Our analysis focuses on 2020 only. We made this choice because of HMDA reporting lags and the inherent facility of dealing with a single year of data. The table below breaks down the HMDA analysis (referenced earlier) by loan purpose to give us a sense for what our current low-refi environment could look like. (Rate/term refis are grouped together with cash-out refis.) As the table below indicates, Ginnie Mae’s SCS for refi loans is about the same as it is for GSE refi loans — it’s really on purchase loans where Ginnie shines. This implies that Ginnie’s SCS will improve even further in a purchase rate environment.


Social Index


Accounting for First-time Homebuyers

As described above, our methodology for estimating the Social Criteria Share omits loans to first-time homebuyers (because the HMDA data does not capture it). This likely accounts for the roughly 6 percentage point difference between our estimate of Fannie’s overall Social Criteria Share for 2020 (approximately 46 percent) and Fannie Mae’s own calculation (approximately 52 percent).

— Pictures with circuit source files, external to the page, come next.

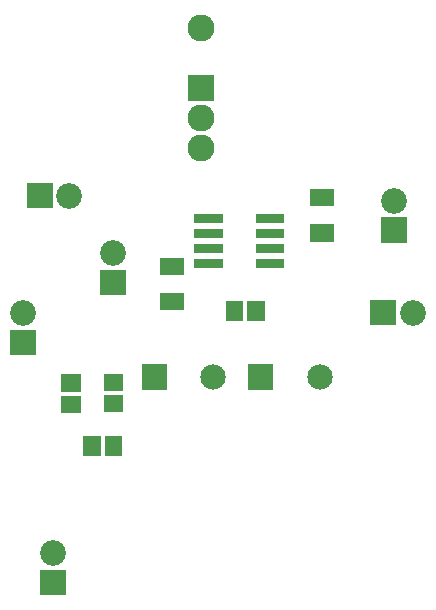
<source format=gts>
G04 start of page 2 for group 2 layer_idx 10 *
G04 Title: (unknown), top_mask *
G04 Creator: pcb-rnd 2.3.2 *
G04 CreationDate: 2021-05-12 18:23:49 UTC *
G04 For:  *
G04 Format: Gerber/RS-274X *
G04 PCB-Dimensions: 500000 500000 *
G04 PCB-Coordinate-Origin: lower left *
%MOIN*%
%FSLAX25Y25*%
%LNTOP_MASK_NONE_2*%
%ADD66C,0.0900*%
%ADD65C,0.0846*%
%ADD64C,0.0001*%
%ADD63C,0.0860*%
G54D63*X175000Y292500D03*
G54D64*G36*
X140700Y258200D02*Y266800D01*
X149300D01*
Y258200D01*
X140700D01*
G37*
G54D63*X145000Y272500D03*
G54D64*G36*
X170700Y278200D02*Y286800D01*
X179300D01*
Y278200D01*
X170700D01*
G37*
G36*
X190460Y290764D02*Y285046D01*
X198540D01*
Y290764D01*
X190460D01*
G37*
G36*
Y278954D02*Y273236D01*
X198540D01*
Y278954D01*
X190460D01*
G37*
G36*
X171832Y252024D02*Y246306D01*
X178336D01*
Y252024D01*
X171832D01*
G37*
G36*
X157705Y244816D02*Y239098D01*
X164209D01*
Y244816D01*
X157705D01*
G37*
G36*
Y251902D02*Y246184D01*
X164209D01*
Y251902D01*
X157705D01*
G37*
G36*
X171832Y244938D02*Y239220D01*
X178336D01*
Y244938D01*
X171832D01*
G37*
G36*
X170773Y231252D02*X165055D01*
Y224748D01*
X170773D01*
Y231252D01*
G37*
G36*
X177859D02*X172141D01*
Y224748D01*
X177859D01*
Y231252D01*
G37*
G36*
X184420Y255237D02*Y246763D01*
X192894D01*
Y255237D01*
X184420D01*
G37*
G36*
X150700Y178200D02*Y186800D01*
X159300D01*
Y178200D01*
X150700D01*
G37*
G54D63*X155000Y192500D03*
G54D65*X208343Y251000D03*
G54D64*G36*
X232000Y292500D02*X222500D01*
Y295500D01*
X232000D01*
Y292500D01*
G37*
G36*
Y287500D02*X222500D01*
Y290500D01*
X232000D01*
Y287500D01*
G37*
G36*
X218316Y276252D02*X212598D01*
Y269748D01*
X218316D01*
Y276252D01*
G37*
G36*
X225402D02*X219684D01*
Y269748D01*
X225402D01*
Y276252D01*
G37*
G54D65*X243843Y251000D03*
G54D64*G36*
X260700Y276800D02*X269300D01*
Y268200D01*
X260700D01*
Y276800D01*
G37*
G54D63*X275000Y272500D03*
G54D64*G36*
X219920Y255237D02*Y246763D01*
X228394D01*
Y255237D01*
X219920D01*
G37*
G36*
X202000Y305500D02*X211500D01*
Y302500D01*
X202000D01*
Y305500D01*
G37*
G36*
X146200Y315800D02*X154800D01*
Y307200D01*
X146200D01*
Y315800D01*
G37*
G54D63*X160343Y311500D03*
G54D64*G36*
X232000Y302500D02*X222500D01*
Y305500D01*
X232000D01*
Y302500D01*
G37*
G36*
Y297500D02*X222500D01*
Y300500D01*
X232000D01*
Y297500D01*
G37*
G36*
X264200Y295700D02*Y304300D01*
X272800D01*
Y295700D01*
X264200D01*
G37*
G54D63*X268500Y309843D03*
G54D64*G36*
X240460Y301859D02*Y296141D01*
X248540D01*
Y301859D01*
X240460D01*
G37*
G36*
Y313669D02*Y307951D01*
X248540D01*
Y313669D01*
X240460D01*
G37*
G54D66*X204251Y327350D03*
Y337350D03*
G54D64*G36*
X208701Y342900D02*Y351800D01*
X199801D01*
Y342900D01*
X208701D01*
G37*
G54D66*X204251Y367350D03*
G54D64*G36*
X202000Y300500D02*X211500D01*
Y297500D01*
X202000D01*
Y300500D01*
G37*
G36*
Y295500D02*X211500D01*
Y292500D01*
X202000D01*
Y295500D01*
G37*
G36*
Y290500D02*X211500D01*
Y287500D01*
X202000D01*
Y290500D01*
G37*
M02*

</source>
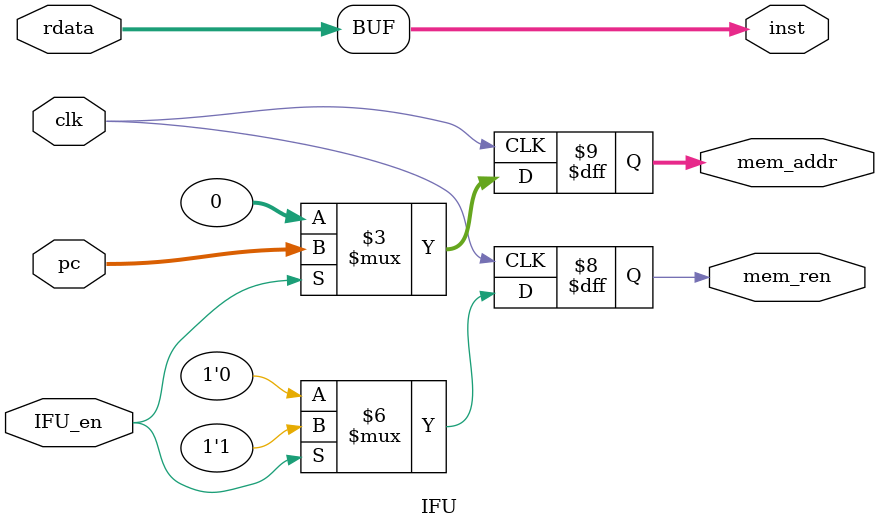
<source format=v>

module IFU(
	input clk,
	input IFU_en,
	input [31:0] pc,
	input [31:0] rdata,
	output reg mem_ren,
	output reg[31:0] mem_addr,
	output [31:0] inst

);

	assign inst = rdata;
	
	always @(posedge clk) begin
		if(IFU_en) begin
			mem_ren <= 1; mem_addr <= pc;
		end
		
		else begin //both IFU and EXU controls ren and addr
			mem_ren <= 0; mem_addr <= 32'b0;
		end
	end

endmodule

</source>
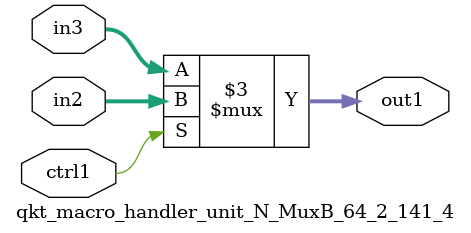
<source format=v>

`timescale 1ps / 1ps


module qkt_macro_handler_unit_N_MuxB_64_2_141_4( in3, in2, ctrl1, out1 );

    input [63:0] in3;
    input [63:0] in2;
    input ctrl1;
    output [63:0] out1;
    reg [63:0] out1;

    
    // rtl_process:qkt_macro_handler_unit_N_MuxB_64_2_141_4/qkt_macro_handler_unit_N_MuxB_64_2_141_4_thread_1
    always @*
      begin : qkt_macro_handler_unit_N_MuxB_64_2_141_4_thread_1
        case (ctrl1) 
          1'b1: 
            begin
              out1 = in2;
            end
          default: 
            begin
              out1 = in3;
            end
        endcase
      end

endmodule



</source>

To back into the impact of the FTHB factor, we can pull in data about the share of FTHBs from RiskSpan’s Edge platform. The chart above that looks a Purchase vs. Refi tells us the SCS share without the FTHB factor for purchase loans. Using MBS data sources, we can obtain the share of 2020 originations that were FTHBs. If we assume that FTHB loans look the same as purchase loans overall in terms of how many other Social Index boxes they check, then we can back into the overall SCS incorporating all factors in Fannie’s methodology.

Applying this approach to Ginnie Mae, we conclude that, because 29 percent of Ginnie’s purchase loans (one minus 71 percent) do not tick any of the Index’s boxes, 29 percent of FTHB loans (which account for 33 percent of Ginnie’s overall population) also do not tick any Index boxes. Taking 29 percent of this 33 percent results in an additional 9.6 percent that should be tacked on to Ginnie Mae’s pre-FTHB share, bringing it up to 66 percent.


Social Index


Validating this estimation approach is the fact it increases Fannie Mae’s share from 46 percent (pre-FTHB) to 52 percent, which is consistent with the historical graph supplied by Fannie Mae (see Figure 2, above). Our FTHB approach implies that 92 percent of Ginnie Mae purchase loans meet one or more of the Index criteria. One could reasonably contend that Ginnie Mae FTHB loans might be more likely than Ginnie purchase loans overall to satisfy other social criteria (i.e., that 92 percent is a bit rich), in which case the 66 percent share for Ginnie Mae in 2020 might be overstated. Even if we mute this FTHB impact on Ginnie, however, layering FTHB loans on top of a rising purchase-loan environment would likely put today’s Ginnie Mae SCS in the low 80s.




[1] The chart is organized by acquisition month, our analysis of HMDA looks at 2020 originations, so we’ve tried to push the box slightly to the right to reflect the 1–3-month lag between origination and acquisition. Additionally, we think the chart and numbers throughout Fannie’s document are just Fixed Rate 30 loans, our analysis includes all loans. We did investigate what our numbers would look like if filtered to Fixed 30 and it would only increase the SCS slightly across the board.

[2] As noted above, we are unable to discern first-time homebuyer information from the HMDA data.

[3] We can compare the Fannie numbers for each factor to published rates in their documentation representing the time period 2017 forward. The only metric where we stand out as being meaningfully off is the percentage of loans in minority census tracts. We took this flag from FHFA’s Low-Income Area File for 2020 which defines a minority census tract having a ‘…minority population of at least 30 percent and a median income of less than 100 percent of the AMI.’ It is not 100% clear that this is what Fannie Mae is using in its definition.